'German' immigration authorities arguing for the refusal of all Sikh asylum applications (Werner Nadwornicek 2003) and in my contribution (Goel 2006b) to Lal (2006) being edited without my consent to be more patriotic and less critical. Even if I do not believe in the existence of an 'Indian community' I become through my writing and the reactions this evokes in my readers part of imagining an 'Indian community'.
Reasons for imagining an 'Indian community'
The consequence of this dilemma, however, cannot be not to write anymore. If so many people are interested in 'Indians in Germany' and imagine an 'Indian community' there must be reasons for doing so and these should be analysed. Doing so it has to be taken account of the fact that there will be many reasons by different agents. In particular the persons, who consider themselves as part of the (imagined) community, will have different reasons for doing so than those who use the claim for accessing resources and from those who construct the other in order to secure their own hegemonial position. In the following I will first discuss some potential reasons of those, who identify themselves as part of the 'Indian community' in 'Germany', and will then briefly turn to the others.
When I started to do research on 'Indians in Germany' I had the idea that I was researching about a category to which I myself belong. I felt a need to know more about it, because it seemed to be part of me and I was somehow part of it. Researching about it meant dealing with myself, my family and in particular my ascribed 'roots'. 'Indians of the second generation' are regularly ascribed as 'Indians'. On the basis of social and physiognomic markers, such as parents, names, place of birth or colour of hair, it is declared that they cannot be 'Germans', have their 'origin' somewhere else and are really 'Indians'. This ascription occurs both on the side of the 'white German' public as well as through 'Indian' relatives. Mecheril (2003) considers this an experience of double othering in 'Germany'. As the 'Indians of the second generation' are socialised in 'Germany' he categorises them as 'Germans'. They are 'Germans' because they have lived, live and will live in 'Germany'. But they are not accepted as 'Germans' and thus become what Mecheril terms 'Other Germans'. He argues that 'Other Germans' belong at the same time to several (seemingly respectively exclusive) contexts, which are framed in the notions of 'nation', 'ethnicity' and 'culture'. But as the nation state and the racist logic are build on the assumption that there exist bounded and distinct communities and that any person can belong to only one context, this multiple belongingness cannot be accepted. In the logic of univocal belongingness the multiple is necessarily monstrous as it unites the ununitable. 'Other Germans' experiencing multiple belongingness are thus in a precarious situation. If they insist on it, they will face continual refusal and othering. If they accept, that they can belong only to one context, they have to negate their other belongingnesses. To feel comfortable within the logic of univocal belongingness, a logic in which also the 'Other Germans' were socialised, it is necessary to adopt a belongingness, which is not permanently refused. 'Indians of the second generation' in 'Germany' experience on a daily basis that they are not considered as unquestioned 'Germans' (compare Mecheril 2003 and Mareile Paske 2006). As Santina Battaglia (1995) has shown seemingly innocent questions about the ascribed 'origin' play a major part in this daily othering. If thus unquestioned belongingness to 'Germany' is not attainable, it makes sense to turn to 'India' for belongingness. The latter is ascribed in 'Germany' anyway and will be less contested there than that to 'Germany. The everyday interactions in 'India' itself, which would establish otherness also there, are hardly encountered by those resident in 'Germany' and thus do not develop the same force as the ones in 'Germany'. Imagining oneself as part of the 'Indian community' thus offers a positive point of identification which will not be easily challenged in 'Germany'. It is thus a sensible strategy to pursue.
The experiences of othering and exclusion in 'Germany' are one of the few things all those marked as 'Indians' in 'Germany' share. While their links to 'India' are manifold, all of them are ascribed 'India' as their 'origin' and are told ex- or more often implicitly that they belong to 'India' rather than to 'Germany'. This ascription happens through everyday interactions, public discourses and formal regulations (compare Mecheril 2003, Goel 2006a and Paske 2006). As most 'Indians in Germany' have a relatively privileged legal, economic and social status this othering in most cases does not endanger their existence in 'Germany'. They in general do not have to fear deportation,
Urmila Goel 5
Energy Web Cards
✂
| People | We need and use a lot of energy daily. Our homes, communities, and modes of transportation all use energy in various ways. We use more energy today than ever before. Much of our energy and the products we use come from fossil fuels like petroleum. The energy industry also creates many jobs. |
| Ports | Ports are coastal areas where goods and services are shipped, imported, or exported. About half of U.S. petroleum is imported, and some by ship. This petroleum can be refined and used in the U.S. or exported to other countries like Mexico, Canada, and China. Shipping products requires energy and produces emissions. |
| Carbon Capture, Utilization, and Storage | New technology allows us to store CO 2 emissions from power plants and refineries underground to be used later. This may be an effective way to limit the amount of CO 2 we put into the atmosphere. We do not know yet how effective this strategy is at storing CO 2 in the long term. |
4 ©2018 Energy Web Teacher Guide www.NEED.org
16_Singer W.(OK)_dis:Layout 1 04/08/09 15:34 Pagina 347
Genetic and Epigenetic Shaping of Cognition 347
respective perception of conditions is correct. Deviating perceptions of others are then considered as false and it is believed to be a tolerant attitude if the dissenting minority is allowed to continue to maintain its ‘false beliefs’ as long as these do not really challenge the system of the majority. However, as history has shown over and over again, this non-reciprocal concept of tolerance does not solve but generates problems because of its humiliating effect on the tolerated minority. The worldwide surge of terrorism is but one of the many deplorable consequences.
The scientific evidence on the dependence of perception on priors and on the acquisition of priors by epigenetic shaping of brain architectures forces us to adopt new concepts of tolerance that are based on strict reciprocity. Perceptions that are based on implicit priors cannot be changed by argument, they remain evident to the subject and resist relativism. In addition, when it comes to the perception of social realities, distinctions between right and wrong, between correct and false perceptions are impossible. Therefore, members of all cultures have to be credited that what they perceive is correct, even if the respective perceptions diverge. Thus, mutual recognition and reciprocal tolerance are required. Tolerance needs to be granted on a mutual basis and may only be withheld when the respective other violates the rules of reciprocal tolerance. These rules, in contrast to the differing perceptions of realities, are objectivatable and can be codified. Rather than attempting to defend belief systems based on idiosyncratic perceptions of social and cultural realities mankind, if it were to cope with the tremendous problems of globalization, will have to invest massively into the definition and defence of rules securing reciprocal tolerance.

------------

» Work request: Repeat the material exactly. Begin with its first line and end with the line that has "Reasons for imagining an 'Indian community'".

» Output of the exercise:
'German' immigration authorities arguing for the refusal of all Sikh asylum applications (Werner Nadwornicek 2003) and in my contribution (Goel 2006b) to Lal (2006) being edited without my consent to be more patriotic and less critical. Even if I do not believe in the existence of an 'Indian community' I become through my writing and the reactions this evokes in my readers part of imagining an 'Indian community'.
Reasons for imagining an 'Indian community'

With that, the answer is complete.